Cumhuriyetin ikinci yüzyılında önceliklerimiz
Önümüzdeki yeni yüzyılın önceliklerini düşündüğümüzde 2003’te de vurgulanan ama hiç bir zaman hayata geçirilmeyen kanıta dayalı politikaların hayata geçirilmesi öne çıkıyor. Bilgi sistemlerinin güçlendirilmesi yani verinin doğruluğu, tamlığı, sürekliliği, kapsayıcılığı ve uluslararası veriyle karşılaştırılabilirliği çok önemli.

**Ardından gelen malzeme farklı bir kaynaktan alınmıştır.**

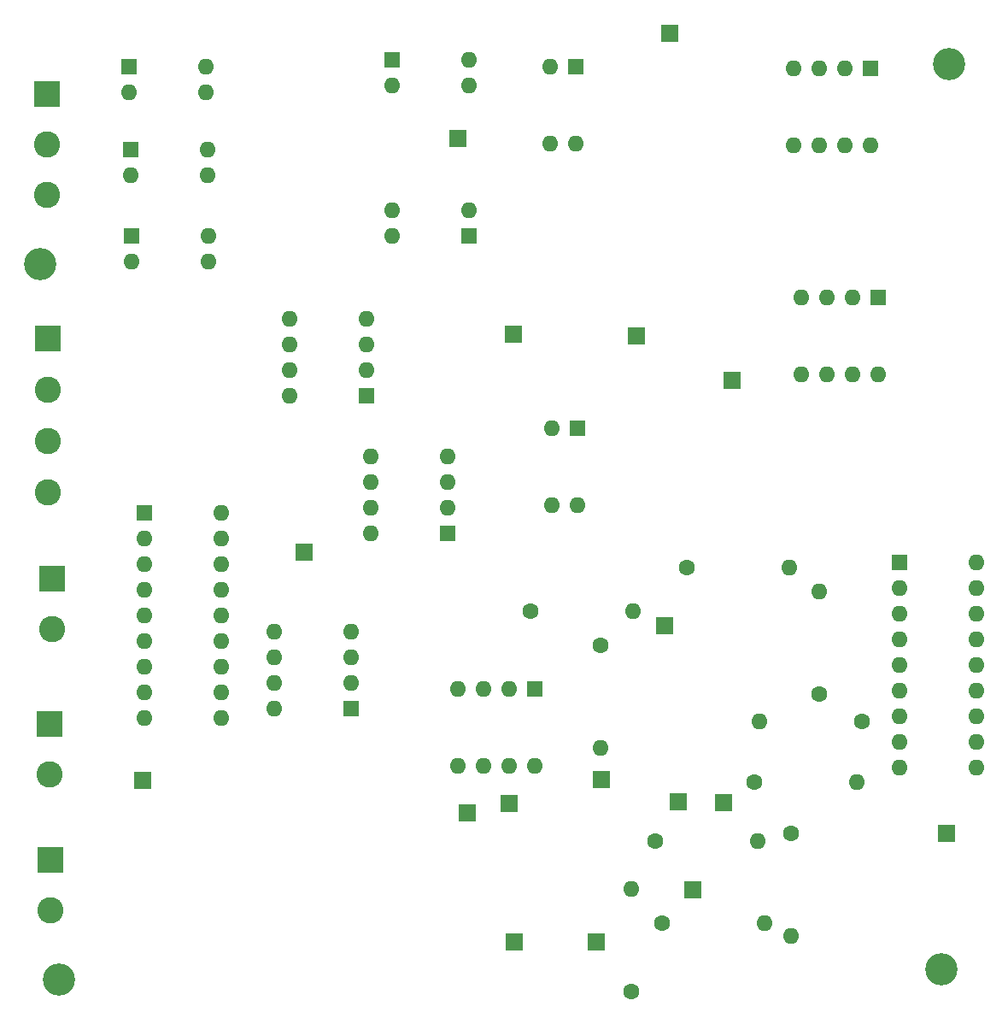
<source format=gbr>
%TF.GenerationSoftware,KiCad,Pcbnew,8.0.2*%
%TF.CreationDate,2025-04-19T11:58:40+02:00*%
%TF.ProjectId,Patje zuig men kloten,5061746a-6520-47a7-9569-67206d656e20,rev?*%
%TF.SameCoordinates,Original*%
%TF.FileFunction,Soldermask,Bot*%
%TF.FilePolarity,Negative*%
%FSLAX46Y46*%
G04 Gerber Fmt 4.6, Leading zero omitted, Abs format (unit mm)*
G04 Created by KiCad (PCBNEW 8.0.2) date 2025-04-19 11:58:40*
%MOMM*%
%LPD*%
G01*
G04 APERTURE LIST*
%ADD10C,1.600000*%
%ADD11O,1.600000X1.600000*%
%ADD12R,1.600000X1.600000*%
%ADD13R,1.700000X1.700000*%
%ADD14C,3.200000*%
%ADD15R,2.600000X2.600000*%
%ADD16C,2.600000*%
G04 APERTURE END LIST*
D10*
%TO.C,R15*%
X169220000Y-118600000D03*
D11*
X179380000Y-118600000D03*
%TD*%
D12*
%TO.C,SW2*%
X180687500Y-47921500D03*
D11*
X178147500Y-47921500D03*
X175607500Y-47921500D03*
X173067500Y-47921500D03*
X173067500Y-55541500D03*
X175607500Y-55541500D03*
X178147500Y-55541500D03*
X180687500Y-55541500D03*
%TD*%
D10*
%TO.C,R9*%
X157000000Y-139380000D03*
D11*
X157000000Y-129220000D03*
%TD*%
D13*
%TO.C,J19*%
X144883500Y-120777000D03*
%TD*%
D10*
%TO.C,R17*%
X175600000Y-109880000D03*
D11*
X175600000Y-99720000D03*
%TD*%
D13*
%TO.C,J18*%
X160330500Y-103124000D03*
%TD*%
%TO.C,J17*%
X154027500Y-118364000D03*
%TD*%
D14*
%TO.C,H3*%
X188444500Y-47498000D03*
%TD*%
D12*
%TO.C,SW6*%
X107418500Y-64516000D03*
D11*
X107418500Y-67056000D03*
X115038500Y-67056000D03*
X115038500Y-64516000D03*
%TD*%
D14*
%TO.C,H1*%
X187682500Y-137160000D03*
%TD*%
D15*
%TO.C,J22*%
X99400000Y-126300000D03*
D16*
X99400000Y-131300000D03*
%TD*%
D13*
%TO.C,J7*%
X145264500Y-74295000D03*
%TD*%
D15*
%TO.C,J1*%
X99112500Y-50499000D03*
D16*
X99112500Y-55499000D03*
X99112500Y-60499000D03*
%TD*%
D13*
%TO.C,J21*%
X188190500Y-123698000D03*
%TD*%
D12*
%TO.C,SW14*%
X108731000Y-91958000D03*
D11*
X108731000Y-94498000D03*
X108731000Y-97038000D03*
X108731000Y-99578000D03*
X108731000Y-102118000D03*
X108731000Y-104658000D03*
X108731000Y-107198000D03*
X108731000Y-109738000D03*
X108731000Y-112278000D03*
X116351000Y-112278000D03*
X116351000Y-109738000D03*
X116351000Y-107198000D03*
X116351000Y-104658000D03*
X116351000Y-102118000D03*
X116351000Y-99578000D03*
X116351000Y-97038000D03*
X116351000Y-94498000D03*
X116351000Y-91958000D03*
%TD*%
D12*
%TO.C,SW1*%
X181449500Y-70654500D03*
D11*
X178909500Y-70654500D03*
X176369500Y-70654500D03*
X173829500Y-70654500D03*
X173829500Y-78274500D03*
X176369500Y-78274500D03*
X178909500Y-78274500D03*
X181449500Y-78274500D03*
%TD*%
D13*
%TO.C,J5*%
X163044500Y-129286000D03*
%TD*%
%TO.C,J16*%
X166092500Y-120650000D03*
%TD*%
D12*
%TO.C,SW15*%
X183580000Y-96901000D03*
D11*
X183580000Y-99441000D03*
X183580000Y-101981000D03*
X183580000Y-104521000D03*
X183580000Y-107061000D03*
X183580000Y-109601000D03*
X183580000Y-112141000D03*
X183580000Y-114681000D03*
X183580000Y-117221000D03*
X191200000Y-117221000D03*
X191200000Y-114681000D03*
X191200000Y-112141000D03*
X191200000Y-109601000D03*
X191200000Y-107061000D03*
X191200000Y-104521000D03*
X191200000Y-101981000D03*
X191200000Y-99441000D03*
X191200000Y-96901000D03*
%TD*%
D12*
%TO.C,SW10*%
X130744000Y-80381000D03*
D11*
X130744000Y-77841000D03*
X130744000Y-75301000D03*
X130744000Y-72761000D03*
X123124000Y-72761000D03*
X123124000Y-75301000D03*
X123124000Y-77841000D03*
X123124000Y-80381000D03*
%TD*%
D12*
%TO.C,SW8*%
X133242000Y-47112000D03*
D11*
X133242000Y-49652000D03*
X140862000Y-49652000D03*
X140862000Y-47112000D03*
%TD*%
D13*
%TO.C,J15*%
X161620500Y-120603000D03*
%TD*%
%TO.C,J11*%
X124563500Y-95885000D03*
%TD*%
D12*
%TO.C,SW7*%
X107334000Y-56002000D03*
D11*
X107334000Y-58542000D03*
X114954000Y-58542000D03*
X114954000Y-56002000D03*
%TD*%
D10*
%TO.C,R16*%
X162500000Y-97400000D03*
D11*
X172660000Y-97400000D03*
%TD*%
D13*
%TO.C,J6*%
X166981500Y-78867000D03*
%TD*%
%TO.C,J12*%
X140692500Y-121666000D03*
%TD*%
D10*
%TO.C,R18*%
X179880000Y-112600000D03*
D11*
X169720000Y-112600000D03*
%TD*%
D12*
%TO.C,SW3*%
X151492500Y-47794500D03*
D11*
X148952500Y-47794500D03*
X148952500Y-55414500D03*
X151492500Y-55414500D03*
%TD*%
D10*
%TO.C,R14*%
X153900000Y-105120000D03*
D11*
X153900000Y-115280000D03*
%TD*%
D10*
%TO.C,R11*%
X159320000Y-124500000D03*
D11*
X169480000Y-124500000D03*
%TD*%
D13*
%TO.C,J13*%
X145391500Y-134493000D03*
%TD*%
D12*
%TO.C,SW12*%
X129220000Y-111369000D03*
D11*
X129220000Y-108829000D03*
X129220000Y-106289000D03*
X129220000Y-103749000D03*
X121600000Y-103749000D03*
X121600000Y-106289000D03*
X121600000Y-108829000D03*
X121600000Y-111369000D03*
%TD*%
D13*
%TO.C,J9*%
X160758500Y-44450000D03*
%TD*%
D10*
%TO.C,R10*%
X160020000Y-132600000D03*
D11*
X170180000Y-132600000D03*
%TD*%
D13*
%TO.C,J14*%
X153519500Y-134493000D03*
%TD*%
D15*
%TO.C,J4*%
X99290500Y-112856000D03*
D16*
X99290500Y-117856000D03*
%TD*%
D14*
%TO.C,H4*%
X100300000Y-138200000D03*
%TD*%
D12*
%TO.C,SW13*%
X147413500Y-109389500D03*
D11*
X144873500Y-109389500D03*
X142333500Y-109389500D03*
X139793500Y-109389500D03*
X139793500Y-117009500D03*
X142333500Y-117009500D03*
X144873500Y-117009500D03*
X147413500Y-117009500D03*
%TD*%
D10*
%TO.C,R13*%
X147020000Y-101700000D03*
D11*
X157180000Y-101700000D03*
%TD*%
D12*
%TO.C,SW11*%
X138745000Y-93970000D03*
D11*
X138745000Y-91430000D03*
X138745000Y-88890000D03*
X138745000Y-86350000D03*
X131125000Y-86350000D03*
X131125000Y-88890000D03*
X131125000Y-91430000D03*
X131125000Y-93970000D03*
%TD*%
D13*
%TO.C,J20*%
X108561500Y-118491000D03*
%TD*%
D12*
%TO.C,SW9*%
X140904000Y-64521000D03*
D11*
X140904000Y-61981000D03*
X133284000Y-61981000D03*
X133284000Y-64521000D03*
%TD*%
D15*
%TO.C,J3*%
X99163500Y-74676000D03*
D16*
X99163500Y-79756000D03*
X99163500Y-84836000D03*
X99163500Y-89916000D03*
%TD*%
D12*
%TO.C,SW5*%
X107207000Y-47747000D03*
D11*
X107207000Y-50287000D03*
X114827000Y-50287000D03*
X114827000Y-47747000D03*
%TD*%
D15*
%TO.C,J2*%
X99620500Y-98465000D03*
D16*
X99620500Y-103465000D03*
%TD*%
D14*
%TO.C,H2*%
X98401500Y-67310000D03*
%TD*%
D13*
%TO.C,J10*%
X139803500Y-54864000D03*
%TD*%
%TO.C,J8*%
X157456500Y-74422000D03*
%TD*%
D10*
%TO.C,R12*%
X172800000Y-123720000D03*
D11*
X172800000Y-133880000D03*
%TD*%
D12*
%TO.C,SW4*%
X151619500Y-83608500D03*
D11*
X149079500Y-83608500D03*
X149079500Y-91228500D03*
X151619500Y-91228500D03*
%TD*%
M02*

</source>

Toplanan büyük miktarlarda verinin kalitesinin yanında esas olarak kanıta dayalı sağlık politikaları geliştirmek için kullanımında sorunlar var. Ayrıca bu verilerin bilimsel bilgiye dönüşmesi için paylaşımı ve şeffaflık ön plana alınmalı.
Hastalıkların tedavisinden çok sağlığın korunmasının önceleyen politikalar hayata geçirilmeli. Bugün Sağlık Bakanlığı bütçesinin yalnızca dörtte biri koruyucu politikalara ayrılıyor.
Türkiye’nin önemli problemlerinden olan eşitsizliklere odaklanılması ve birinci basamak sağlık hizmetlerinin güçlendirilmesi öncelikle ele alınması gereken hususlar olarak öne çıkıyor.
Ayrıca en başta da belirttiğim gibi sağlık politikalarının, ancak geniş çerçeveden bakıldığında yani tüm sektörler dikkate alınarak ve “tek sağlık” yaklaşımıyla yani insan, hayvan ve çevre sağlığı düşünülerek programlanırsa etkili olabileceği de unutulmamalı.